Day95: Random Forest & Extremely Randomized Trees

Posted by csiu on May 30, 2017 | with: 100daysofcode, Kaggle, Machine Learning

Similar to Bagging is Random Forest.

Bagging
When samples are drawn with replacement (i.e., a bootstrap sample)

Random Forest
When sample are drawn with replacement AND a random subset of candidate features is used

The Jupyter Notebook for this little project is found here.

Random Forest

from sklearn.ensemble import RandomForestRegressor

rf = RandomForestRegressor()
rf = rf.fit(X_train, y_train)

In Python, Random Forest is specified by RandomForestClassifier (for classification) and RandomForestRegressor (for regression).

Extremely Randomized trees

In Extremely Randomized trees, the splitting threshold of features is randomized (on top of Random Forest) to further reduce the variance of the model.
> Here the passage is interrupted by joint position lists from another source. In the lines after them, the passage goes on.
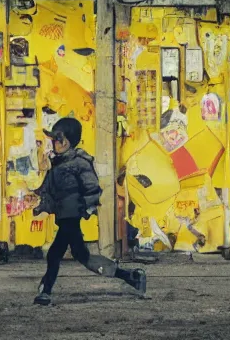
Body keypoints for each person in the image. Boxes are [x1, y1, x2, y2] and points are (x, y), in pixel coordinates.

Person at [32, 117, 146, 305]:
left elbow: (92, 188)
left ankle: (46, 290)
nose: (53, 144)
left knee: (55, 253)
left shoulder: (80, 162)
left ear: (65, 141)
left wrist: (83, 207)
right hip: (65, 217)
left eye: (56, 140)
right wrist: (39, 204)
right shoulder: (56, 166)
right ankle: (131, 277)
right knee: (83, 256)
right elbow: (50, 193)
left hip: (71, 218)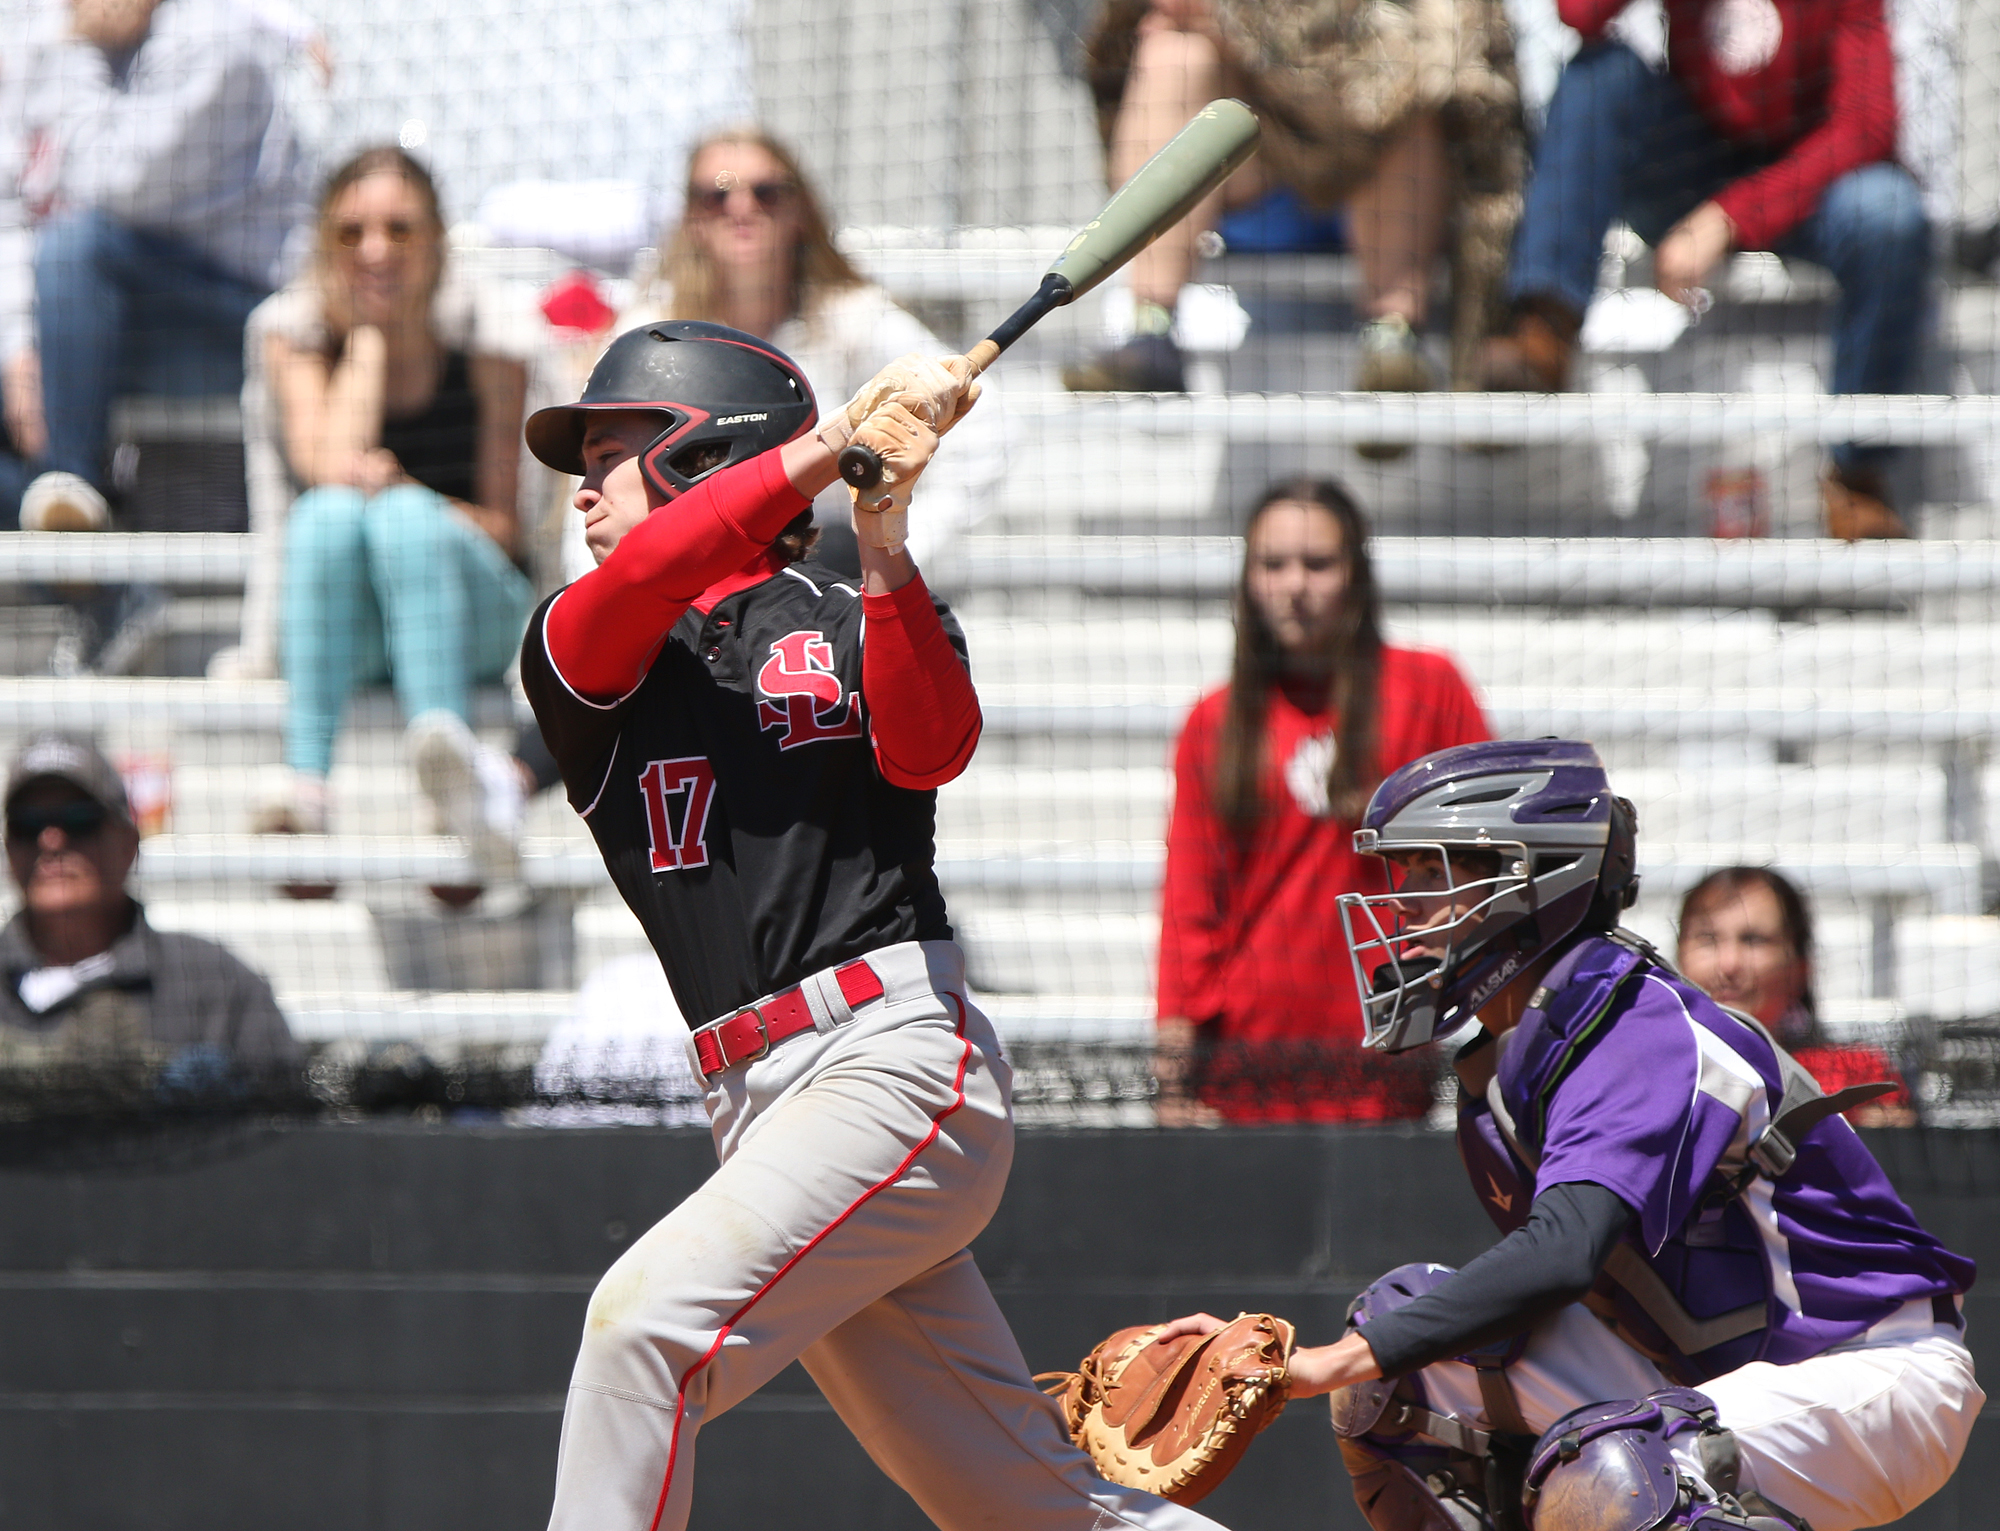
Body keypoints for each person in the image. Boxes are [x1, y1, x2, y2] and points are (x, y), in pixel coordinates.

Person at [516, 319, 1238, 1531]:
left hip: (892, 1061)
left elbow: (931, 743)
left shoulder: (850, 609)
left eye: (616, 445)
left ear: (705, 451)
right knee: (1021, 1506)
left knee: (638, 1329)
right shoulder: (585, 645)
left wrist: (886, 537)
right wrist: (835, 441)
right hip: (756, 1106)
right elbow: (649, 577)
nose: (582, 482)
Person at [1167, 739, 1978, 1531]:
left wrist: (1316, 1363)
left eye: (1432, 869)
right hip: (1715, 1379)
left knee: (1624, 1464)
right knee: (1403, 1350)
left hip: (1871, 1371)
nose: (1403, 902)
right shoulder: (1500, 1068)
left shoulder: (1633, 1022)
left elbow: (1561, 1253)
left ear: (1530, 883)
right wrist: (1286, 1359)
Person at [1480, 0, 1927, 541]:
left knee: (1890, 212)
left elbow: (1867, 128)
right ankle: (1542, 331)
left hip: (1808, 180)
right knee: (1600, 74)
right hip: (1690, 158)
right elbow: (1579, 15)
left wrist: (1730, 218)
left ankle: (1858, 473)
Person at [1156, 479, 1487, 1124]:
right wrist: (1173, 1075)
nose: (1294, 585)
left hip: (1389, 1057)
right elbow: (1189, 904)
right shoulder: (1212, 723)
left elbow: (1485, 858)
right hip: (1246, 1065)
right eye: (1272, 564)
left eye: (1318, 563)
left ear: (1356, 576)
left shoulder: (1431, 690)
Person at [249, 147, 535, 882]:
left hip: (477, 613)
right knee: (328, 518)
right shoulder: (300, 336)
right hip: (361, 628)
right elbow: (328, 469)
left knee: (401, 518)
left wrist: (413, 496)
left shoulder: (490, 343)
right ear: (324, 246)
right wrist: (371, 339)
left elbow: (507, 529)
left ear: (438, 240)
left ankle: (447, 784)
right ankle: (307, 784)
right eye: (351, 234)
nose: (376, 250)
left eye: (400, 230)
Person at [1067, 0, 1525, 407]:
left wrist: (1237, 18)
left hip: (1377, 172)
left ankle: (1393, 343)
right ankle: (1150, 332)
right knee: (1176, 50)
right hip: (1256, 179)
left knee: (1413, 78)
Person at [621, 126, 1002, 564]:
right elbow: (608, 468)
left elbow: (987, 422)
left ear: (799, 209)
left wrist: (888, 547)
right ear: (692, 218)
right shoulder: (655, 332)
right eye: (716, 195)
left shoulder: (854, 317)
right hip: (693, 573)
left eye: (766, 192)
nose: (741, 209)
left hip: (821, 571)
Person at [0, 0, 308, 532]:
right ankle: (88, 576)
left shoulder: (215, 38)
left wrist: (76, 51)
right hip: (92, 315)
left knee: (76, 248)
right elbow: (12, 208)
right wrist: (20, 345)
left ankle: (69, 479)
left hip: (239, 322)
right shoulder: (35, 34)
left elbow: (107, 184)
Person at [0, 733, 299, 1088]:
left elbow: (287, 1125)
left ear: (129, 844)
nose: (50, 841)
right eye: (27, 825)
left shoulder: (218, 985)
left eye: (80, 821)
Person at [1678, 864, 1915, 1127]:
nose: (1729, 964)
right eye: (1707, 938)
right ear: (1679, 955)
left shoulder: (1855, 1077)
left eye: (1753, 940)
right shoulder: (1649, 1067)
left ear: (1800, 967)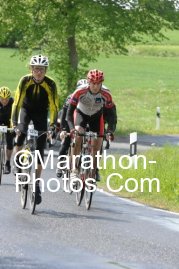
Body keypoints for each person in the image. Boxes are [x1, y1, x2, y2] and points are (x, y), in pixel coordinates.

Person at [11, 54, 59, 204]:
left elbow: (54, 106)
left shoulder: (51, 84)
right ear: (31, 69)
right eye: (36, 69)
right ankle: (17, 163)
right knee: (20, 134)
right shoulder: (25, 80)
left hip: (41, 114)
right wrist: (14, 122)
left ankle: (36, 183)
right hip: (26, 109)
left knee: (39, 151)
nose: (39, 72)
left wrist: (52, 125)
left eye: (42, 69)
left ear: (45, 70)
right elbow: (17, 102)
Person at [66, 69, 116, 180]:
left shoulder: (106, 94)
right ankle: (74, 169)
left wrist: (110, 131)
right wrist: (71, 128)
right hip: (81, 114)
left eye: (98, 83)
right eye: (93, 83)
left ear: (101, 83)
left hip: (96, 117)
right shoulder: (80, 92)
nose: (95, 86)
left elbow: (112, 115)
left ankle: (94, 170)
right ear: (89, 82)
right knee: (79, 134)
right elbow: (69, 113)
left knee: (97, 144)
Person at [56, 79, 88, 178]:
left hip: (82, 121)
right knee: (66, 142)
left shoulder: (88, 99)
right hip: (68, 119)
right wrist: (64, 130)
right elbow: (65, 115)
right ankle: (61, 163)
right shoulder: (71, 98)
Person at [0, 87, 14, 174]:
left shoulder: (13, 103)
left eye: (6, 99)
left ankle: (8, 163)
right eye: (2, 99)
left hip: (10, 123)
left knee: (10, 142)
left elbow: (16, 115)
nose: (4, 101)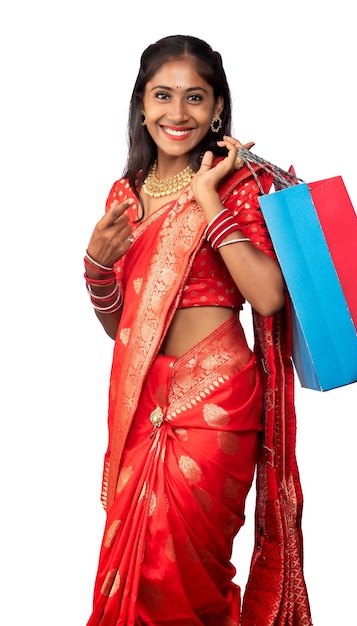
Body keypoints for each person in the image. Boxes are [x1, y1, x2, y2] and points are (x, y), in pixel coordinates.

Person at [84, 34, 312, 626]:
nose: (177, 113)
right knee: (136, 580)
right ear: (141, 105)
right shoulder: (124, 196)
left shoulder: (238, 186)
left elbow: (265, 296)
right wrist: (97, 267)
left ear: (216, 109)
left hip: (215, 400)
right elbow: (126, 330)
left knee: (187, 576)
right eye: (163, 95)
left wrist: (211, 202)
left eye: (195, 97)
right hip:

In other words:

Extremely Randomized trees
When sample are drawn with replacement AND a random subset of candidate features is used AND the best of the randomly-generated thresholds is picked as the splitting rule

from sklearn.ensemble import ExtraTreesRegressor

etr = ExtraTreesRegressor()
etr = etr.fit(X_train, y_train)

For more information, see Scikit-learn’s “Extremely Randomized Trees”.

Tree comparison

Using the same Kaggle House Prices for Advanced Regression Techniques dataset as described on Day93, we found that the models which use random subsets of features gave the most accurate predictions.

Note: Regression Tee was described on Day93, Bagging on Day94, and Random Forest & Extremely Randomized Tree on today.